Think Twice Before Buying an Annuity

Original post

Down here in the retirement belt, we have these annoying things called hurricanes. They pop up between June and November and cause all kinds of problems.

Most of the damage they cause is due to flooding. Winds are a problem too, but the flooding will definitely ruin your whole day.

That’s why insurance companies have what are called “flood zones” – areas they predict will flood when a storm comes ashore.

A funny thing happened during the last two hurricanes that hit our town. Every area the insurance folks said would flood did. And the areas that were “X” zones (those they said wouldn’t flood) didn’t.

There are two things you should take away from this.

One: If you can, avoid any areas that aren’t “X” zones. Believe me, that will make your life a whole lot easier.

And two: Never bet against an insurance company’s predictions. If it says it will happen, it will.

Which brings us to this week’s topic: annuities.

When you buy an annuity, the insurance company is betting you will die before they pay you all the money you paid for the policy upfront, known as the premium.

And you (the buyer) are betting that they (the insurers) are wrong about when you will give up the race.

Their business is all about you dying when their numbers say you will. That’s when the company can stop paying your monthly income and keep the remaining balance of your premium.

Insurance companies’ experts have a very good idea of how long you’ll live and how much of your premium they’ll keep. Otherwise they wouldn’t stay profitable in the annuity business very long.

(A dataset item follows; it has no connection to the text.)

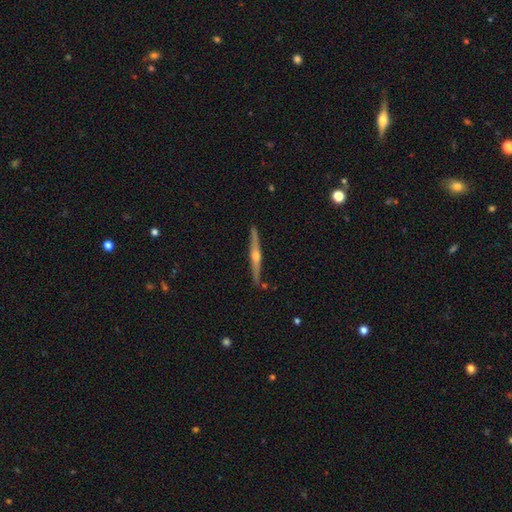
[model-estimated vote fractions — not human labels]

There are policies that will return some of the remaining premium to your heirs or your dependents after your death, but you pay through the nose for these and other options.

You can bet the insurance companies have figured out how to work that option to their advantage as well.

And unlike with flood zones, making repairs after the fact is not an option with annuities.

The bottom line is that insurance companies rarely lose. You have as much of a chance of beating them at the annuity game as folks who live in flood zones without flood insurance have a chance of “beating” the flood…

They’d better own a boat.

Guaranteed income from an annuity is something we all want, and for some people, it might have its place. But before you buy, make sure you know the real cost of that guarantee both now and after you check out.